# PROMPT 1:
How many lines of the records contain the string "label"? Give only the number.

____ TEXT EXCERPT

# Visual Basic > Games and Graphics Programming > Game Demos >  VB6- Blast Away! [exe and source]

## metalmidget

*Blast Away!*
*Edit:* The files for this game are now lost forever. The links are broken, and the originals were on a long-since-scrapped computer. Sorry!

It's finally complete! The latest and greatest game is here for you to play. This is a 2D, two player cannon game, where 2 players blast across the screen to annihilate their opponent. There are 9 different powerups, which fall from the sky, making for a crazy battle. The battle can be customised for game speed, powerup frequency, and number of starting lives.
In the current version, there's single player mode against the computer, or 2 player mode on the one keyboard. Netplay is also in this version, but I'm not sure how well it works. If anyone wants to either fix the netplay for me, or perhaps coach me a little (I'm a bit of a newbie to winsock), I'd be happy to accept.
This game is open source, so you can download all the project files if you want. However, for those without VB6, download the game package. If you want to try to play over the net, you'll also need the server package, which one computer has to run for the 2 players to connect to.

________

# PROMPT 2:
Extend the forum post about the Blast Away! cannon game, starting right after its final sentence.

____ DATA SECTION

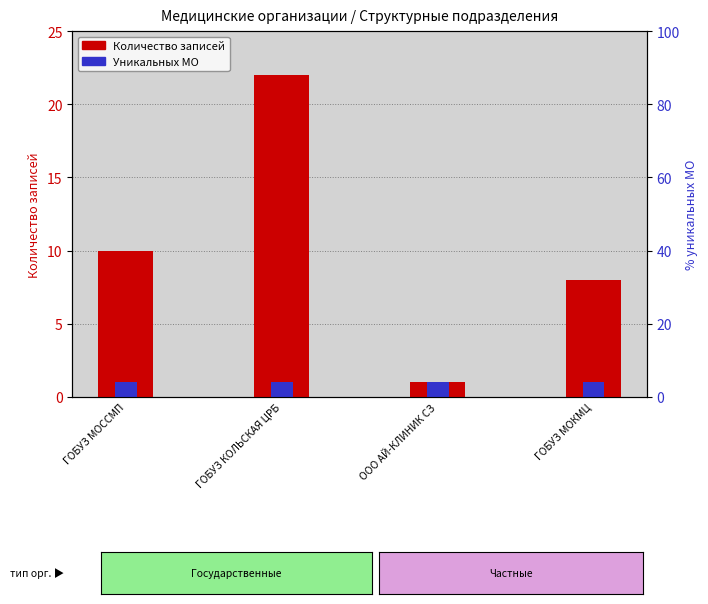

At which label does Количество записей reach its minimum?

ООО АЙ-КЛИНИК СЗ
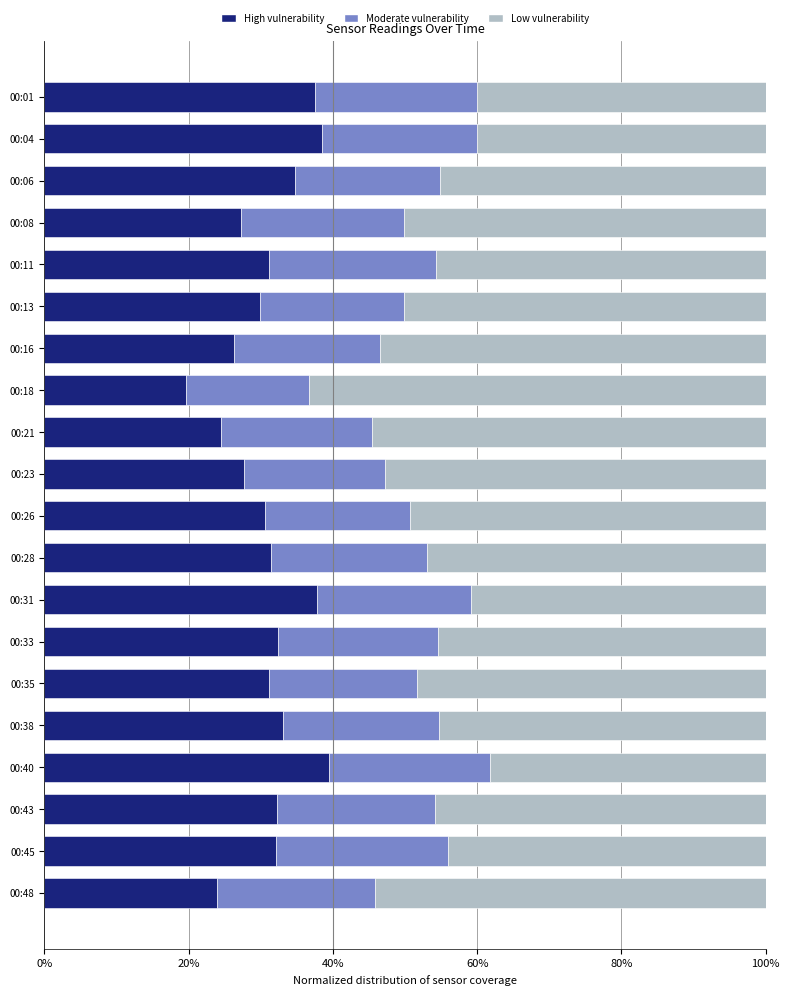

What is the total value across all series at 00:26?

100.0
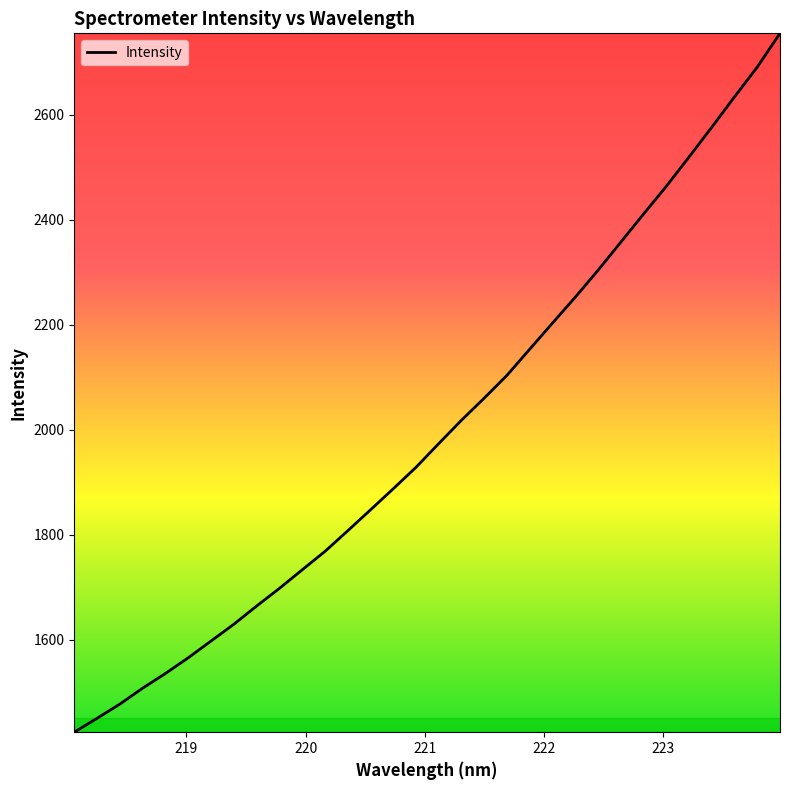

What is the difference between the maximum and minimum values?

1330.1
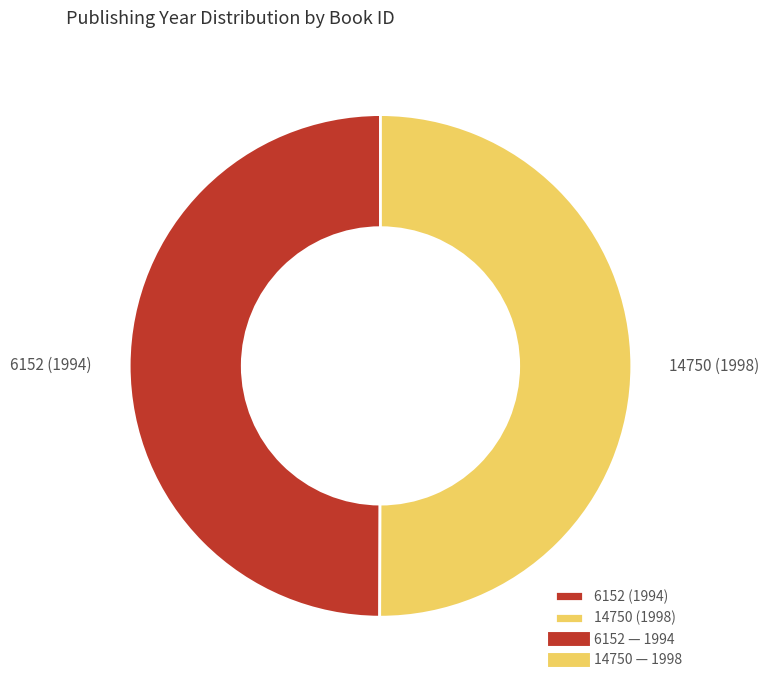

Approximately how many times larger is the value at 14750 (1998) compared to 6152 (1994)?

1.0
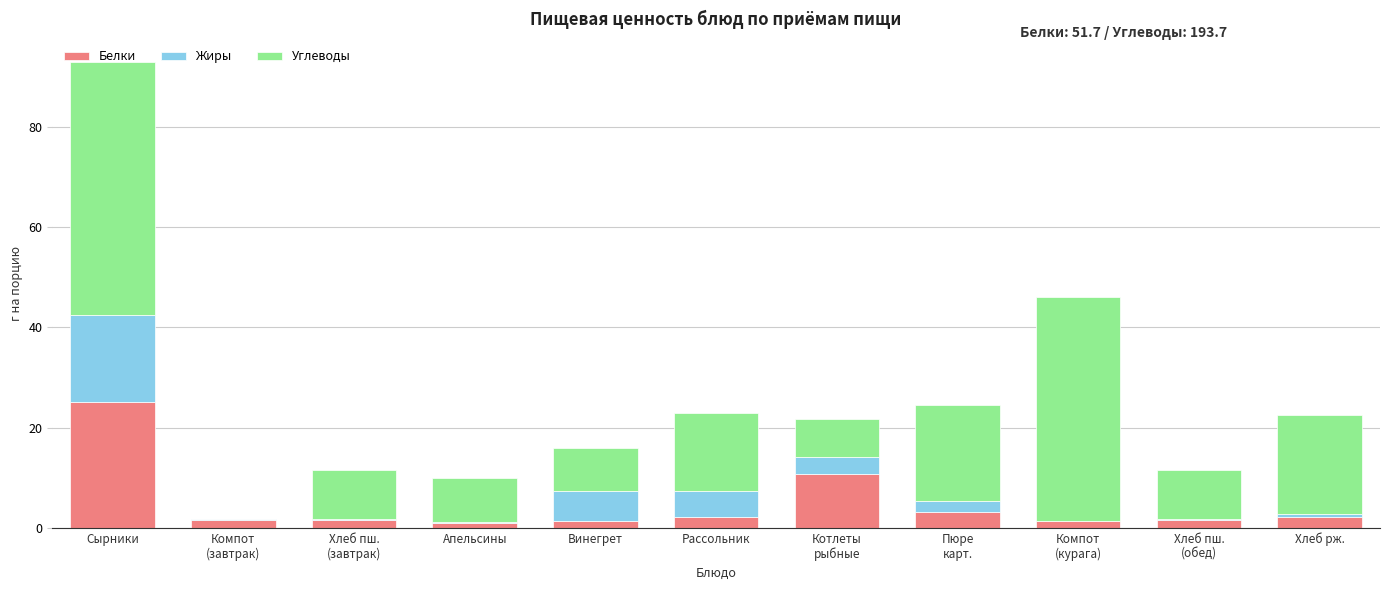

Which category has the highest value in the Белки series?

Сырники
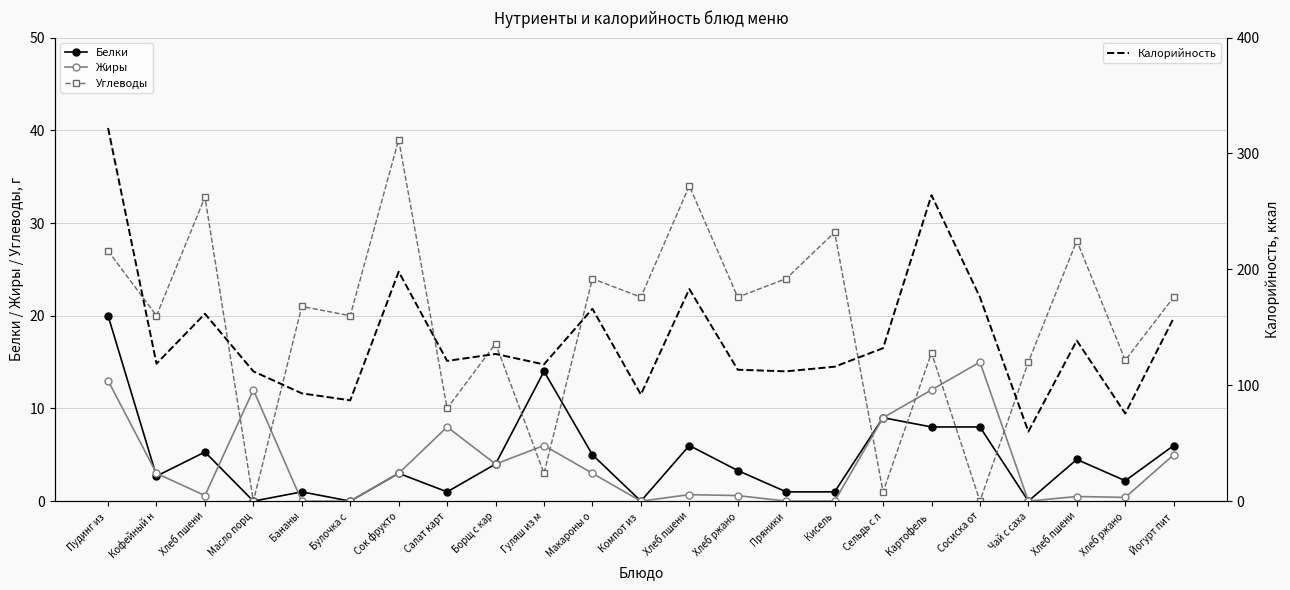

True or false: Белки and Калорийность intersect in this chart.

False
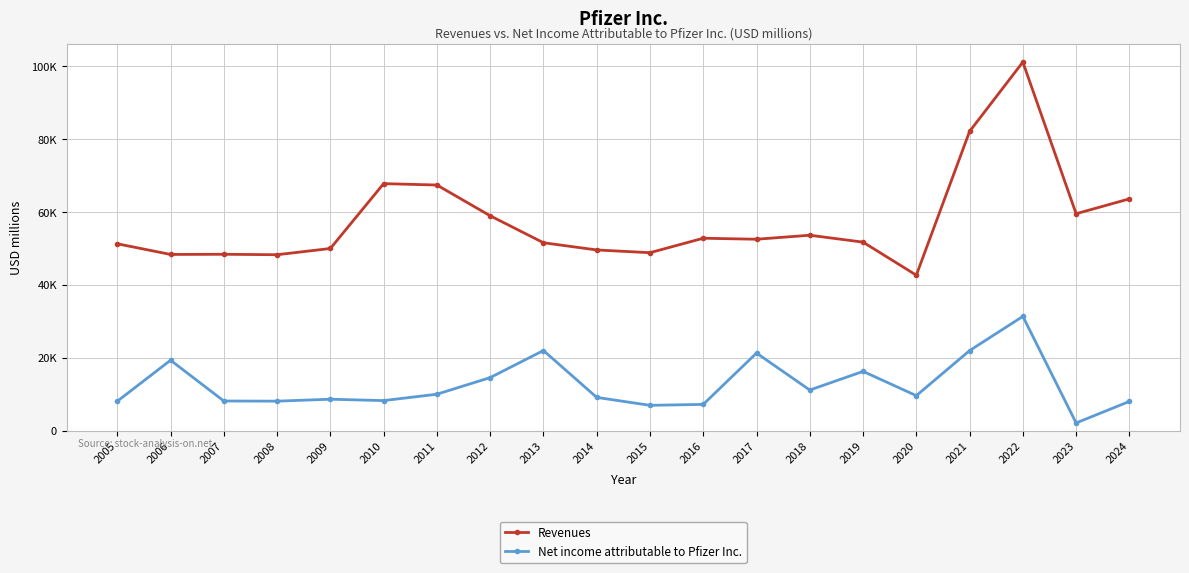

Between 2007 and 2021, which series saw the biggest shift?

Revenues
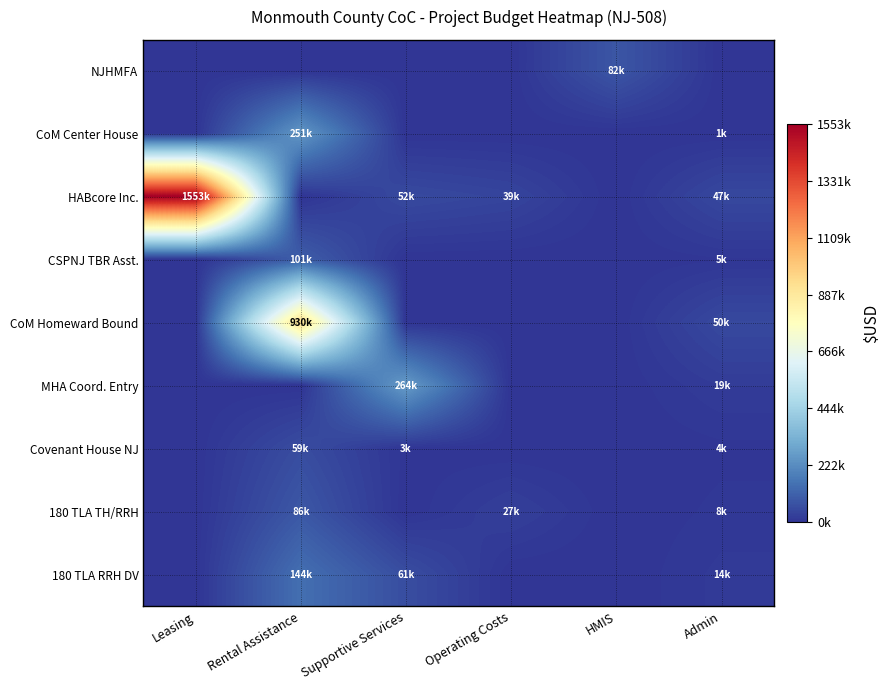

What is the difference between the highest and lowest values at Supportive Services?

264001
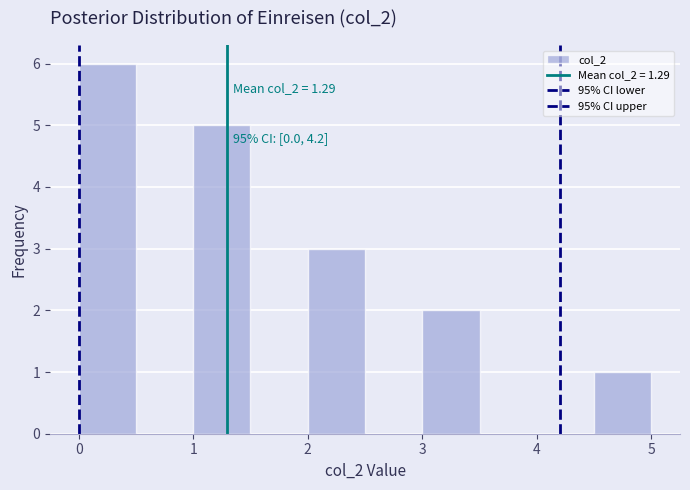

Which range on the x-axis has the tallest bar?

0.0 to 0.5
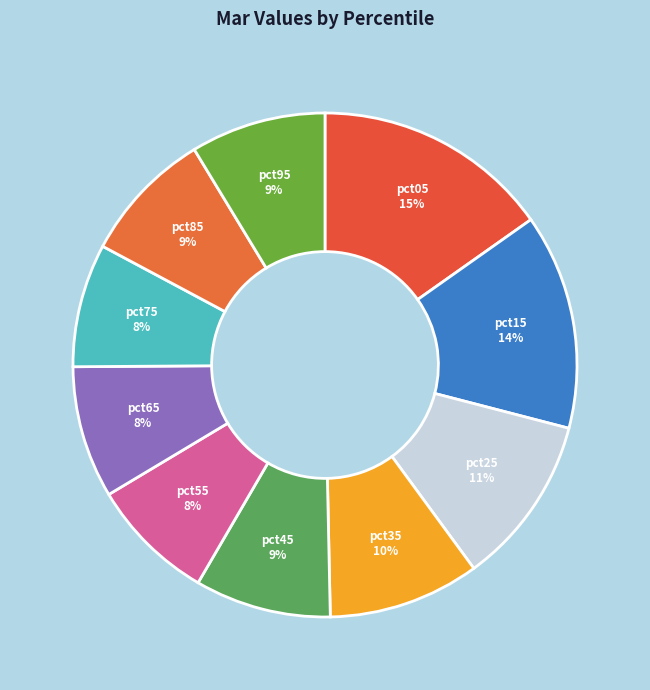

What is the largest slice in the pie chart?

pct05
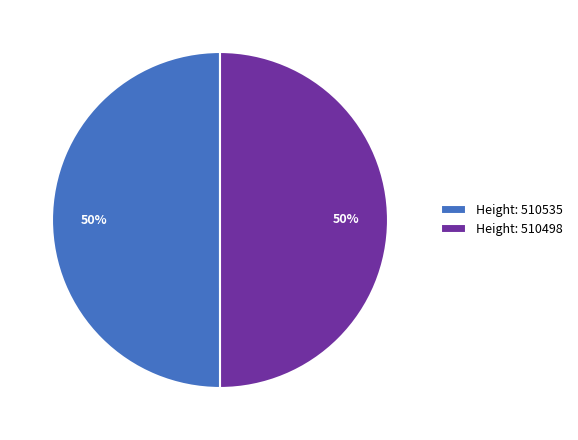

Do Height: 510535 and Height: 510498 together represent more than half of the pie?

Yes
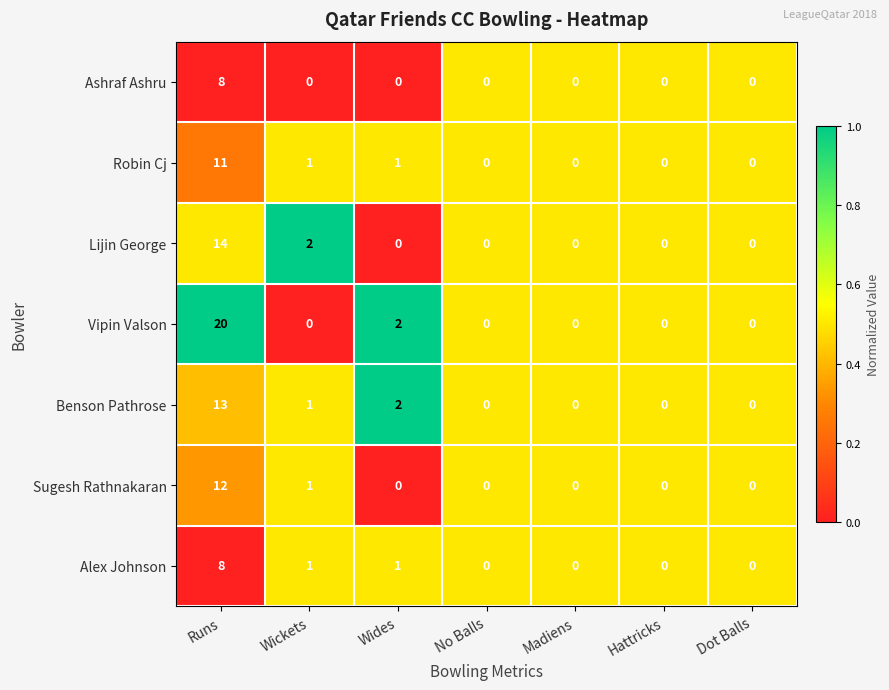

Which label corresponds to the largest value in the chart?

Runs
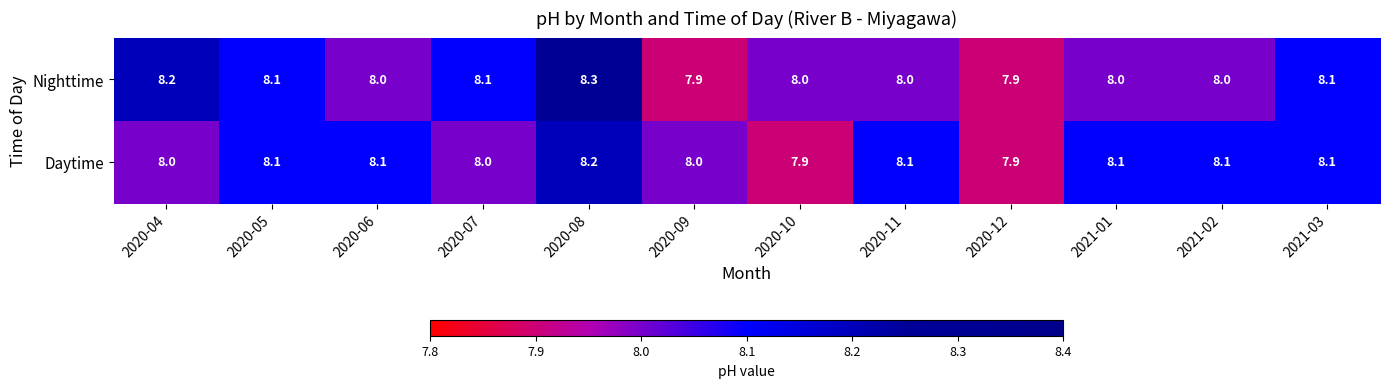

True or false: Daytime has a value of 1.6 at 2021-02.

False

________

# RESULT 1:
2

# RESULT 2:
Enough talk, here are some enticing screenshots! (Shrunk down)







*Feedback, feedback, feedback!!!!!*
Cheers, 
metal
PS- the zips are too big to attach here, hence the external links- sorry. The source is about 600k, and the other two about 1.5MB.
PPS- If you're downloading one of the packages, unzip the 3 files to one folder, then run setup.exe. The packages have extra files needed to run the project without having VB6, which is why they're large.

----------


## timeshifter

It's a little chaotic, but I must say, I'm rather impressed to see VB6 pumping that out so smoothly. Well done!

----------


## metalmidget

You can always turn the speed or amount of powerups down. What did you think of the AI? I've had a couple of people say it was a bit hard for first time players. I kept on trying to improve it because I thought it was too easy, but I guess that's because I've played the game so much, and because I wrote the AI so i know its weaknesses.

----------


## Fromethius

Really nice!!!

I really liked it and enjoyed looking at the source. Very nicely written.

The computer kept beating me :'(

I'm not really used to the WASD controls since I have never used them to play a game so I kept screwing up but it was fun.

Again, nice job! I hope to be seeing some more from you. Maybe we can talk online? Do you have aim or msn?

----------


## metalmidget

I have MSN, but not AIM.
hell0__hell0[at]h0tmail[d0t]c0m. (change the zeros to "o"s)
I doubt you'll see anything new from me for a while, because I'm going to teach myslelf C++ and DX first, which should be fun (<-- not sarcasm). I finished high school 4 days ago so after 10 days of drinking with mates at a beachhouse, starting on Saturday, I'll be round a fair bit.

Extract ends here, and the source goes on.